Before proceeding in this section, one should be familiar with the trajectory clustering discussion and procedures supplied with each HYSPLIT distribution. The faster cluster2 program clusters HYSPLIT formatted trajectory files using the same input and output files as the HYSPLIT clustering method. The cluster2 program generates the CLUSLIST_{nc} output file directly for a predetermined number of clusters (nc), thereby not requiring the cluslist program. The CLUSLIST_{nc} file is then read by clusmem to create a file of trajectory file name listings for each cluster member (#} and written to the file CLUSTRAJ{#}_{nc}. This file is then read by trajmean to create a mean HYSPLIT formatted trajectory file for each cluster member number and named C{#}mean.tdump. These file names are accumulated in file MEAN.LIST which is then read by merglist to create the final cluster mean trajectory file Cmean.tdump. The mean trajectory can then be displayed using the conventional plotting program trajplot.

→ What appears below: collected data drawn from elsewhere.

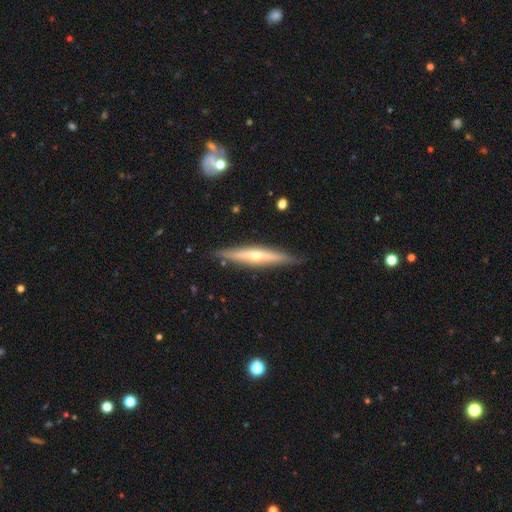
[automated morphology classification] This is likely a featured or disk galaxy (68%). It is clearly viewed edge-on (95%). Edge-on bulge: clearly rounded (83%). Merging: clearly none (88%).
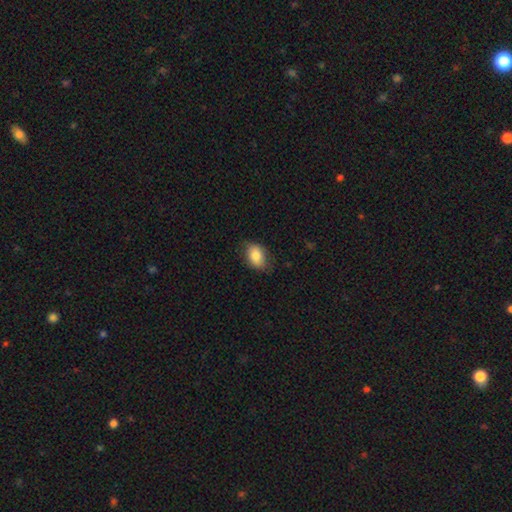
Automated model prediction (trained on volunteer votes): smooth-or-featured: smooth: 82% | featured or disk: 10% | star or artifact: 8%
  how-rounded: in between: 75% | round: 23% | cigar-shaped: 1%
  merging: none: 74% | minor disturbance: 21% | major disturbance: 4% | merger: 1%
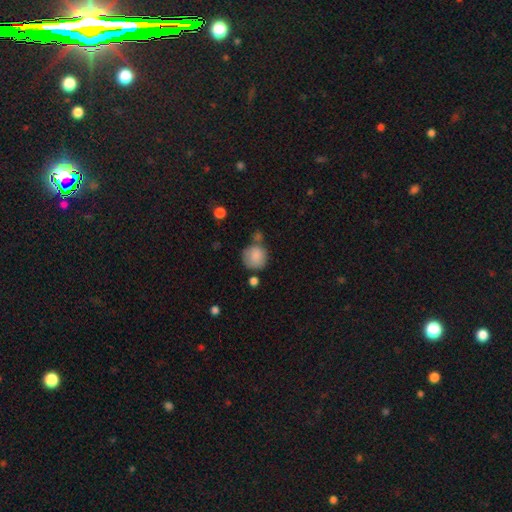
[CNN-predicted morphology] A smooth galaxy with no disk features (84%) that is round (85%).

Vote fractions:
- Smooth or featured? smooth: 84% / star or artifact: 8% / featured or disk: 8%
- How rounded? round: 85% / in between: 14% / cigar-shaped: 1%
- Merging? none: 53% / minor disturbance: 21% / merger: 18% / major disturbance: 8%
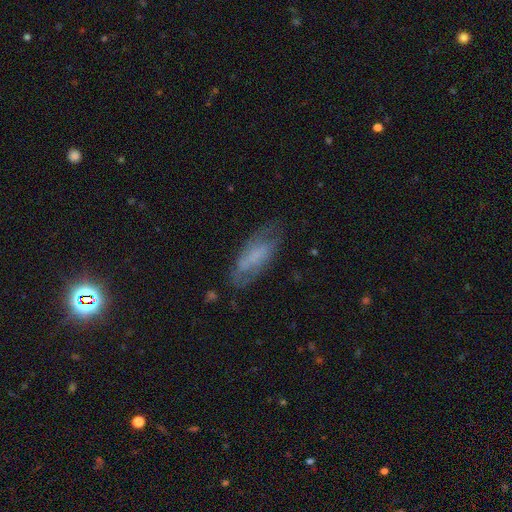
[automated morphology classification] This is possibly a smooth galaxy (48%). Merging: likely none (63%).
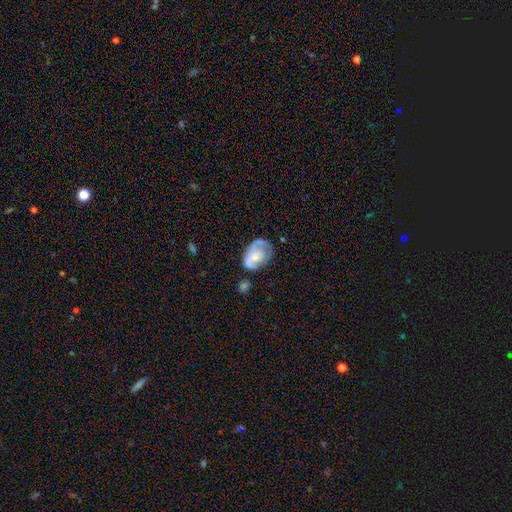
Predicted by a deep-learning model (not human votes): A featured or disk galaxy (47%). Merging: none (40%).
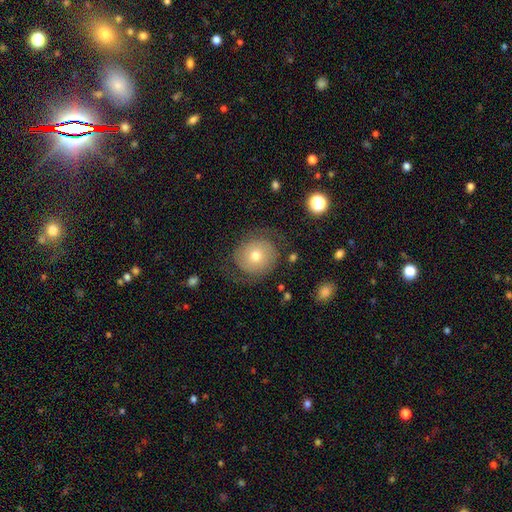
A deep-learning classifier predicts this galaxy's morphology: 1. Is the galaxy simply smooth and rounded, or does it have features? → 57% featured or disk, 34% smooth, 10% star or artifact.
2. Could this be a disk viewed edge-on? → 97% no, 3% yes.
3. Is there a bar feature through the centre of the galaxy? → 80% no, 15% weak, 4% strong.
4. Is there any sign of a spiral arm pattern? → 83% yes, 17% no.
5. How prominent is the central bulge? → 59% moderate, 33% small, 5% large, 2% dominant, 1% none.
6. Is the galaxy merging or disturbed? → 73% none, 14% minor disturbance, 12% major disturbance, 2% merger.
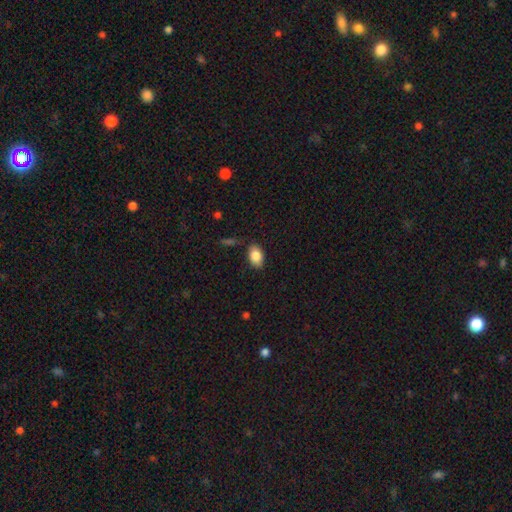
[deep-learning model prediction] Morphology: type=smooth (84%); roundness=in between (88%); merging=none (82%).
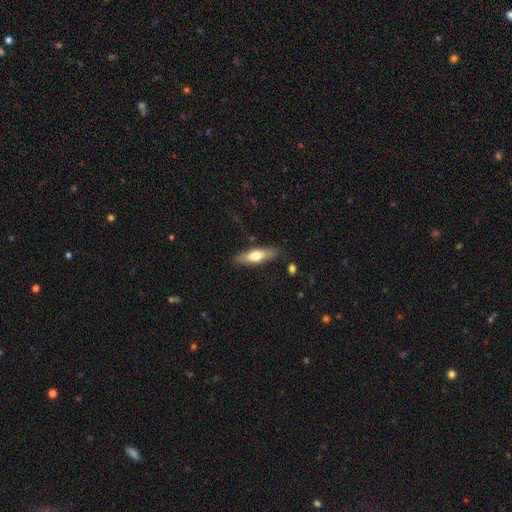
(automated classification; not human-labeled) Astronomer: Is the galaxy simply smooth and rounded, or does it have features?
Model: smooth — 59% (runner-up: featured or disk, 35%).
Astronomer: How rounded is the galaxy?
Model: cigar-shaped — 54% (runner-up: in between, 44%).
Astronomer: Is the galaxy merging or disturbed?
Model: none — 84%.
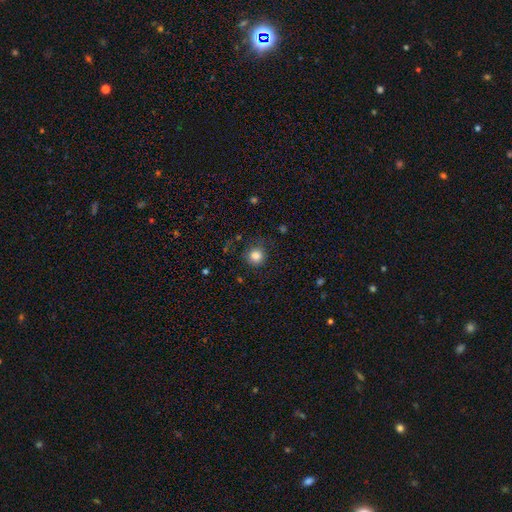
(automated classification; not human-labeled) Smooth or featured? Predicted: smooth (p=0.84). How rounded? Predicted: round (p=0.91). Merging? Predicted: none (p=0.78).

  • Program Details for cluster2

    The clustering computation works in a manner similar to the clustering program distributed with HYSPLIT. Trajectories or mean clusters are merged together if that pair has the minimum spatial variance compared to all other pairs. The main improvement is that cluster2 uses a first-guess solution to permit a faster convergence rather than starting with each trajectory in its own cluster. Initially all trajectories are assigned to a first-guess cluster. Unlike the standard clustering program, the final number of clusters desired has to be preset on the command line (-n option). The program is fast enough that multiple solutions can easily be computed. Note that the percent change in total spatial variance with each clustering step is not produced by this program, thereby eliminating the need for clusplot. The remaining programs in the HYSPLIT distribution: clusmem, trajmean, merglist, and trajplot, are used to create the final graphic. The program is written in Fortran and needs to be compiled and the executable placed in the hysplit/exec directory. A sample script to run the clustering and create the graphics is provided.

  • Comparing cluster and cluster2 with Testing Data

    In the standard HYSPLIT distribution, the testing directory contains a script (xcluster_example_svg.scr) to cluster the existing trajectories in the hysplit/cluster directory. This script has been modified and called xcluster2_example_svg.scr which will cluster the same trajectories using the faster cluster2 program. The $PGM/cluster in the script was replaced with $PGM/cluster2 -iINFILE -n3 and the calls to clusplot, clusend, cluslist, and any file existence tests that might cause the script to fail were commented out. The resulting mean clusters for the original clustering program are shown on the left and the results from the new cluster2 program on the right. A cursory view suggests they are very similar, but there are some substantial differences in the frequency of the three different clusters.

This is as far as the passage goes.